Goodbye Charlotte, Part 3 of 3

Wednesday afternoon, May 12, 1971

The Charlotte News should not have retracted, corrected and apologized for a story I had written about the wrongful arrest of a doctor for a minor boating violation, and I was determined to prove it. 

The retraction said my story had implied that the clerk of court was concealing information and may have left the impression that the clerk of court was responsible for issuance of the warrant.

Neither implication was correct,” the retraction said.

R. Max Blackburn, the clerk of Superior Court, wasn’t talking but I had covered his office for several years and I had friends in the courthouse. I called in every green stamp I owned and, by late that afternoon, I knew what had happened — and I went to see the clerk.

Thursday afternoon, May 13

The headline on my follow-up story, published in The Charlotte News the day after the retraction, said: Superior Court Clerk Takes Responsibility For Doctor Arrest

The first two graphs of a story that explain exactly what had happened.
The first two graphs of a story that explained exactly what had happened.

“Clerk of Superior Court R. Max Blackburn said yesterday that his office is responsible for a clerical error that led to the arrest of a Charlotte doctor.”

The story also said:

“I plan to visit the doctor personally and make my personal apology to him,” Blackburn said.

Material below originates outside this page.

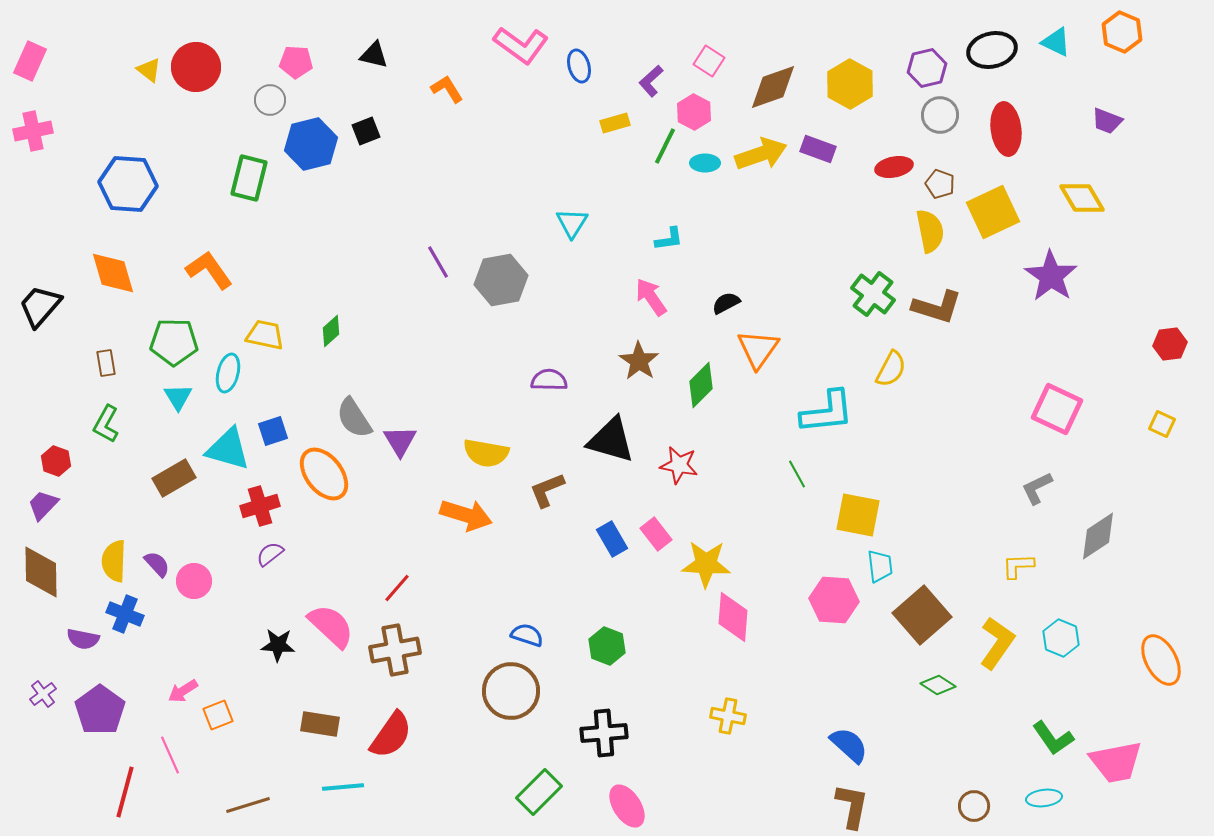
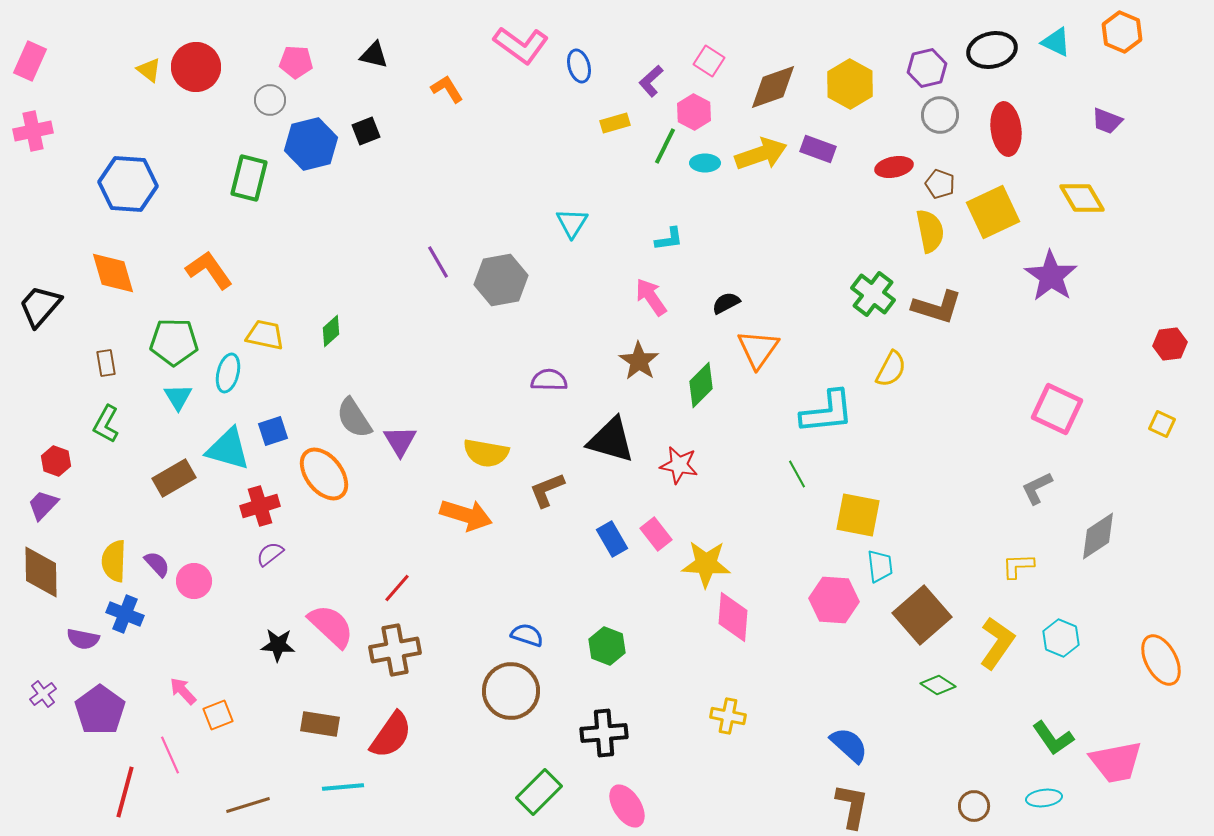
pink arrow at (183, 691): rotated 80 degrees clockwise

The Charlotte News did not retract the retraction of my original story, of course, and Editor Perry Morgan, who had ordered the retraction, did not apologize to me.  It wouldn’t have mattered.  I was done with The Charlotte News.

I called The News & Observer that Thursday afternoon and was invited to Raleigh the next day for an interview.

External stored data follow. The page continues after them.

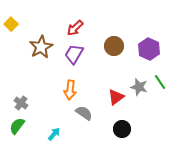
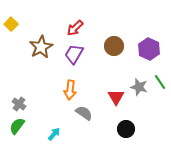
red triangle: rotated 24 degrees counterclockwise
gray cross: moved 2 px left, 1 px down
black circle: moved 4 px right
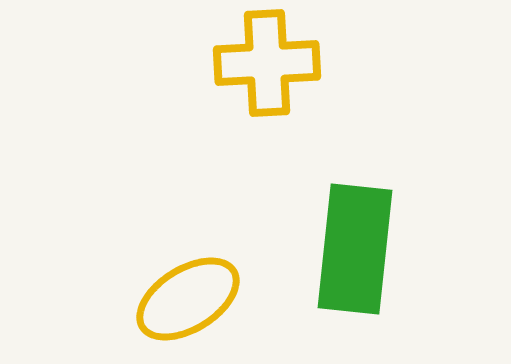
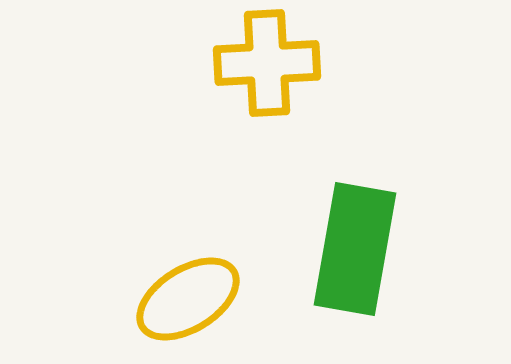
green rectangle: rotated 4 degrees clockwise
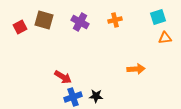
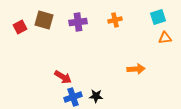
purple cross: moved 2 px left; rotated 36 degrees counterclockwise
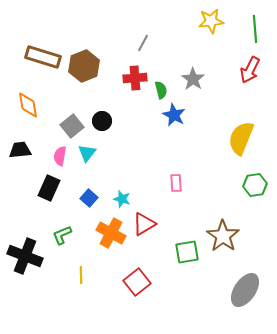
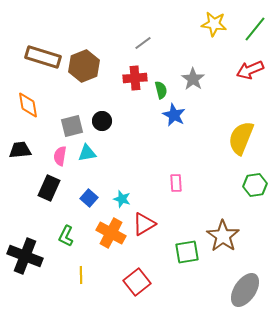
yellow star: moved 3 px right, 3 px down; rotated 15 degrees clockwise
green line: rotated 44 degrees clockwise
gray line: rotated 24 degrees clockwise
red arrow: rotated 40 degrees clockwise
gray square: rotated 25 degrees clockwise
cyan triangle: rotated 42 degrees clockwise
green L-shape: moved 4 px right, 1 px down; rotated 40 degrees counterclockwise
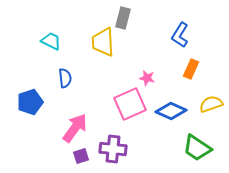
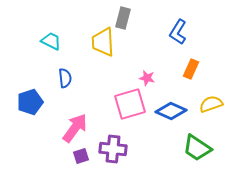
blue L-shape: moved 2 px left, 3 px up
pink square: rotated 8 degrees clockwise
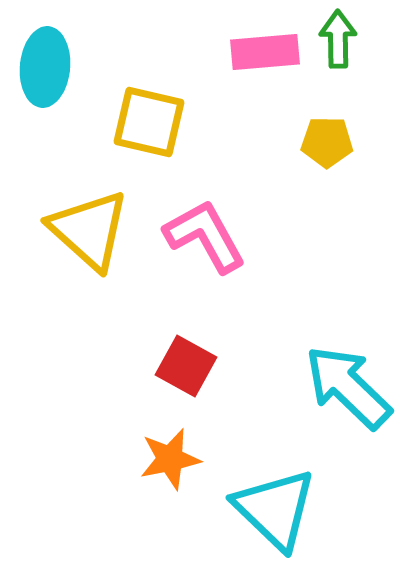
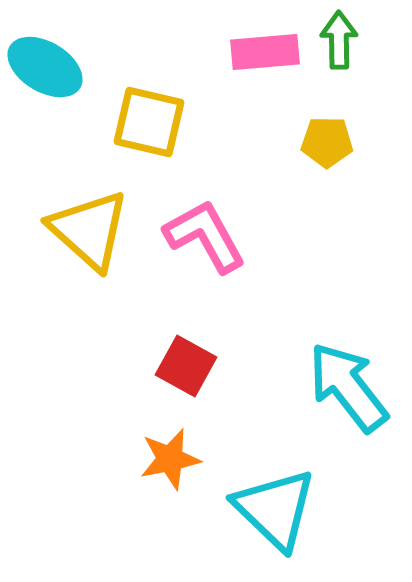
green arrow: moved 1 px right, 1 px down
cyan ellipse: rotated 64 degrees counterclockwise
cyan arrow: rotated 8 degrees clockwise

Friday, May 14: I drove to Raleigh, talked with the managing editor, Woodrow Price, and the executive editor, Claude Sitton, and left with a job offer.

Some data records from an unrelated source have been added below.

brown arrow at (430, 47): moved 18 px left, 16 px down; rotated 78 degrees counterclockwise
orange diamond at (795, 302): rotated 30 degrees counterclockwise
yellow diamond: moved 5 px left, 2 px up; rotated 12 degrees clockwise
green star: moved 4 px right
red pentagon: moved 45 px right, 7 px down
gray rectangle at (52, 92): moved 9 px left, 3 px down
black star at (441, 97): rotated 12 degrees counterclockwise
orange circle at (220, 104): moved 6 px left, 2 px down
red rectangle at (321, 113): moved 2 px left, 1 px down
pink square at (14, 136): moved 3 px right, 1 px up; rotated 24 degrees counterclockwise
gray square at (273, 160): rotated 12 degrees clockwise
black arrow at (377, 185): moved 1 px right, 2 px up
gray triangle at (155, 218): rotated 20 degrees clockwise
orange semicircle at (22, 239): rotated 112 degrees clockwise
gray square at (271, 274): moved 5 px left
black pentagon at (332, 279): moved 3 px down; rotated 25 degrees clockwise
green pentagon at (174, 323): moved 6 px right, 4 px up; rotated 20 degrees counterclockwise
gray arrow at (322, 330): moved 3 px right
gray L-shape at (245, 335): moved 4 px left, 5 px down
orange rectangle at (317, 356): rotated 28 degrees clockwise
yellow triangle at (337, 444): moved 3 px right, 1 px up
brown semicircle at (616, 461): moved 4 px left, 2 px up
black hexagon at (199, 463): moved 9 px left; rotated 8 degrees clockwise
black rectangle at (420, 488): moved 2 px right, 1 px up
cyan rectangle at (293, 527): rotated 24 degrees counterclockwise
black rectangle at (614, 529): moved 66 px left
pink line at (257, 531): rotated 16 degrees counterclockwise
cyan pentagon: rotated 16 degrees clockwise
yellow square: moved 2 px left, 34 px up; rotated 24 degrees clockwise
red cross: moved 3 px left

Monday, May 17: I resigned from The Charlotte News, ending a relationship dating back more than a decade.

Postscript: Perry Morgan, editor of The Newshad recruited me, mentored me, and promoted me — he liked me. He had no personal or professional reason to retract my story. But he did. And if he hadn’t I would have stayed in Charlotte and missed out on a boatload of blessings. I believe the retraction was God’s doing: If He couldn’t lead me out of Charlotte to a better life  — The N&O had tried twice to recruit me — He would drive me out of Charlotte.

Consider this:

**The state government complex, a target-rich environment for an investigative reporter, was a five-minute walk from my new office.  And, unlike The Charlotte News, if I could find it and prove it, The N&O would publish it.

**The N&O had three times the circulation of The Charlotte News – and paid much better.  To support my family I never had to work a second job again.

**I won a Pulitzer Prize at The N&O.

**The Charlotte News went out of business.